EXTRACTED INFORMATION:
BEGIN
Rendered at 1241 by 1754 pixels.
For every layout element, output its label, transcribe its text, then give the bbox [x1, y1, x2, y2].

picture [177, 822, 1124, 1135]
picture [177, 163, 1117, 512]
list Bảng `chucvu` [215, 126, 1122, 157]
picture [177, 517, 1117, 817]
END
PROBLEM STATEMENT: Everything in the data should be copied exactly. Leave nothing out.

TASK SOLUTION:
Rendered at 1241 by 1754 pixels.
For every layout element, output its label, transcribe its text, then give the bbox [x1, y1, x2, y2].

picture [177, 822, 1124, 1135]
picture [177, 163, 1117, 512]
list Bảng `chucvu` [215, 126, 1122, 157]
picture [177, 517, 1117, 817]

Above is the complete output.